Benefactors in the frame

Fiona Conner, Stairs in Series (2008), timber, metal and plastic fittings, polystyrene, paint....
Fiona Conner, Stairs in Series (2008), timber, metal and plastic fittings, polystyrene, paint. Photo: Ian Frengle

An ostensibly heavyweight piece on show at Dunedin Public Art Gallery is a monument to its collectors, writes Lauren Gutsell.

The Dunedin Public Art Gallery's collection is predominantly made up of permanent holdings; works that are owned by the city of Dunedin.

The collection also includes a significant body of work that is held at the gallery on long-term loan.

These works are stored, cared for and exhibited at the gallery but are owned by generous collectors external to the institution.

A significant group of these works on long-term loan are owned by Wellington-based art collectors Jim and Mary Barr.

The gallery has had a relationship with the Barrs since 1997, when they generously offered 120 works to the gallery on long-term loan and gave 30 works to the gallery's permanent collection.

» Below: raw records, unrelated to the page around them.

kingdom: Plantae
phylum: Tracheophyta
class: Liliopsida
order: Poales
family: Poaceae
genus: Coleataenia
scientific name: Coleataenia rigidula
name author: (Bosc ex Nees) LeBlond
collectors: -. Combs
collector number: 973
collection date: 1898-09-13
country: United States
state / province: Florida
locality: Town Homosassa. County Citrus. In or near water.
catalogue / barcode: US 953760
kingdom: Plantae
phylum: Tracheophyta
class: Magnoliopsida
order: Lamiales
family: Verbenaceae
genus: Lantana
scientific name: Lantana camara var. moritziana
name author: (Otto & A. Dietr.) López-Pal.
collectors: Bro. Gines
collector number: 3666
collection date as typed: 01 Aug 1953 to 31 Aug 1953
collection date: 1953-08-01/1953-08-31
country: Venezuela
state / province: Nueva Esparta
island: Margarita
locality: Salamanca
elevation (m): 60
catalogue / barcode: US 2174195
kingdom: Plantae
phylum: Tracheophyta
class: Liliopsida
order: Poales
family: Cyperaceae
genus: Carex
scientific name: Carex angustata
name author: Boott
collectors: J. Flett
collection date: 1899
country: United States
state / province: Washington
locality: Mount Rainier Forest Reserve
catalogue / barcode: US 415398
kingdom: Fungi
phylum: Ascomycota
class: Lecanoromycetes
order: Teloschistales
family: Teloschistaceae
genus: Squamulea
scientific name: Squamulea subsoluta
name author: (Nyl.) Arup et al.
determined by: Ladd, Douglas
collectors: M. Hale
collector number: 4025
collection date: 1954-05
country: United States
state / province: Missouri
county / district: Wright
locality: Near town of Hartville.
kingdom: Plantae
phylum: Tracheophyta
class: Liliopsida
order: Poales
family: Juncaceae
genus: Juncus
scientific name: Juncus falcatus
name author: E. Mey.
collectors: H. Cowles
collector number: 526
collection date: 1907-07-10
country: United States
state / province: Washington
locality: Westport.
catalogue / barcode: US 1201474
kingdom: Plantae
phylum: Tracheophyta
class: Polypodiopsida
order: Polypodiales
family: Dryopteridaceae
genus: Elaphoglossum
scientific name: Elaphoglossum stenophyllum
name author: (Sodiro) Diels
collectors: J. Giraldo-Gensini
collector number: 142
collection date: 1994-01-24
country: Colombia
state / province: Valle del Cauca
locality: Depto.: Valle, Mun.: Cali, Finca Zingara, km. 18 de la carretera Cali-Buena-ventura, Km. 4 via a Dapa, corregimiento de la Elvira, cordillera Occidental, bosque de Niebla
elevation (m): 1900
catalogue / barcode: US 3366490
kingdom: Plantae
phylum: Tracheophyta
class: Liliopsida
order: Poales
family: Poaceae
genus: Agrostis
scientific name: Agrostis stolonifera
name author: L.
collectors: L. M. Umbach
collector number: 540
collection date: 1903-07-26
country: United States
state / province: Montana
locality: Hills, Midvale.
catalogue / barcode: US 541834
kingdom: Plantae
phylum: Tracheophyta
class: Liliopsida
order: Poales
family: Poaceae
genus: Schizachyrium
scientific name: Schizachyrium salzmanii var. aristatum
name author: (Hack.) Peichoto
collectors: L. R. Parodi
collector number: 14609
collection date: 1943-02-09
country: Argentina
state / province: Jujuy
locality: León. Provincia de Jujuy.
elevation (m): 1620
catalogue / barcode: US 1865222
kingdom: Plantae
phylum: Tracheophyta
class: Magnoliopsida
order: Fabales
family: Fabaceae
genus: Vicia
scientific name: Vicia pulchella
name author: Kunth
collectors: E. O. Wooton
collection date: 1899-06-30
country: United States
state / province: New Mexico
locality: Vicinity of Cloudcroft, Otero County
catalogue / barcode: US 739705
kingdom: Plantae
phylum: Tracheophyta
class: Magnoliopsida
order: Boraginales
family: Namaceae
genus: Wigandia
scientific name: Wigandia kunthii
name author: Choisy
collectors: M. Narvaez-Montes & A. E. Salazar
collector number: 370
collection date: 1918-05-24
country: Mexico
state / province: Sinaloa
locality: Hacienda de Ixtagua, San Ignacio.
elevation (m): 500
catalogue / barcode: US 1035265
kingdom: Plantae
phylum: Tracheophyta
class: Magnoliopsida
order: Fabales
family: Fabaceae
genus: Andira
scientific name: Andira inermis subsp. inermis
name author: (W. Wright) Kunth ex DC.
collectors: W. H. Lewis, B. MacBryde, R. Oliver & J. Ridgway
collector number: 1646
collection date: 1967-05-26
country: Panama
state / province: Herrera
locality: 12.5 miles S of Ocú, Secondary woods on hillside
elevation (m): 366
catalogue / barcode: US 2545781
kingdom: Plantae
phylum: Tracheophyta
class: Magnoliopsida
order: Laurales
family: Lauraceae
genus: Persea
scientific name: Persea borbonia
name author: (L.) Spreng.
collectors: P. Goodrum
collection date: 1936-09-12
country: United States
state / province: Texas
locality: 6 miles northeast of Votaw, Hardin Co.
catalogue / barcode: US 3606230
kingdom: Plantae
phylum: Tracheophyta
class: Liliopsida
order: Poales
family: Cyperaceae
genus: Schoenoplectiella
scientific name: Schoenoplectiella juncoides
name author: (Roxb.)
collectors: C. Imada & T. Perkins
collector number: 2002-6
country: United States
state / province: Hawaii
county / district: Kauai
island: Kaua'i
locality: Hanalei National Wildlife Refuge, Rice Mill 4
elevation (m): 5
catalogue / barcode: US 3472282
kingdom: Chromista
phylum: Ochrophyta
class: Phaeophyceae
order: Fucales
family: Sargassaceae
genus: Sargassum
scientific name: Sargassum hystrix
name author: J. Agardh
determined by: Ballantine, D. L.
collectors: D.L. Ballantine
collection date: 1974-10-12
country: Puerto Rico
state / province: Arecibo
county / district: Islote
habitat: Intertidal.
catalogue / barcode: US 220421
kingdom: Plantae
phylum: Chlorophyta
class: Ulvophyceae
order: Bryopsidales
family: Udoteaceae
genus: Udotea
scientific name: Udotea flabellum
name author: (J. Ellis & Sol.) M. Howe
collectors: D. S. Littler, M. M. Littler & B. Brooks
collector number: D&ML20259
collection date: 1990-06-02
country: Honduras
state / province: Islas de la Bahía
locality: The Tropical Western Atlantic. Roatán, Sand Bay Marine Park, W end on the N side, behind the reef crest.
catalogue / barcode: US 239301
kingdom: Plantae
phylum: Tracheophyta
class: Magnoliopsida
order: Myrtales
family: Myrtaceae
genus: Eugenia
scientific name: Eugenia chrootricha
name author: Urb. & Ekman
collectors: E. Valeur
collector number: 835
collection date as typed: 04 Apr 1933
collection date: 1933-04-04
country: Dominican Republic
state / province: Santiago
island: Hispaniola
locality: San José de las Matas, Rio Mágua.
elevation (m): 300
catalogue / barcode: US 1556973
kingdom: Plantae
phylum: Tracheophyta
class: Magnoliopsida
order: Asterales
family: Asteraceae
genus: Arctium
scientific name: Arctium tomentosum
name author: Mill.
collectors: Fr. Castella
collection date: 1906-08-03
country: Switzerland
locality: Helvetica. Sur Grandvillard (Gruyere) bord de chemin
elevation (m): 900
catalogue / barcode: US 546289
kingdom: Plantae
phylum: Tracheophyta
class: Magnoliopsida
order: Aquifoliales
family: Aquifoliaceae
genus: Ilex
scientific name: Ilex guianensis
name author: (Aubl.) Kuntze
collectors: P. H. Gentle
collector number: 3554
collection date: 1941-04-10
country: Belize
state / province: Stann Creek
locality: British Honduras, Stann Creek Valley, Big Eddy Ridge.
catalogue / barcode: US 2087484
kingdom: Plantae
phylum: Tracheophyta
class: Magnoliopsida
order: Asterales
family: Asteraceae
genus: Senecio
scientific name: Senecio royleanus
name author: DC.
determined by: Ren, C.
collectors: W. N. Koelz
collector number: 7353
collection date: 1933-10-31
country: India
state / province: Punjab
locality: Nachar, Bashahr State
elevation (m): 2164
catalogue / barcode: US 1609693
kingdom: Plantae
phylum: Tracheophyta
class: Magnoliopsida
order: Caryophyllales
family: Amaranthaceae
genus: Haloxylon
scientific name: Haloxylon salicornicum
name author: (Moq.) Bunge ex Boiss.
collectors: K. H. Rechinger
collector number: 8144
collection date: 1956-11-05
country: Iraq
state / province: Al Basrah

Since then, as their private collection shifts and grows, there have been periodic changes and additions to both the gallery's long-term loan and permanent collections.

One of the gallery's current exhibitions, "Light switch and conduit: The Jim Barr and Mary Barr Collection'', celebrates their collecting; and while this is not a body of work that is held on long-term loan, it highlights what they have been acquiring in recent years and their ongoing support of New Zealand artists.

"Light switch and conduit'' includes artists who, as part of their practice, consider the formal and conceptual potential of space. Fiona Connor's work hovers between perception and reality, the original and the imitation.

The lines between public and private space are often reframed and disrupted through her sculptural and architectural interventions.

Stairs in Series (2008) is a replica of the stairway in the office block where Jim Barr and Mary Barr were living at this time.

At face value the work seems monumental: tons of concrete, timber and steel.

In reality, polystyrene and paint replace structural materials, pulling us into Connor's ruse.

Stairs in Series provides the Barrs with a movable trace or record from an earlier time in their lives; replicating not only an element of their domestic past but also taking that memory and location, removing its function and memorialising it in a sculptural form.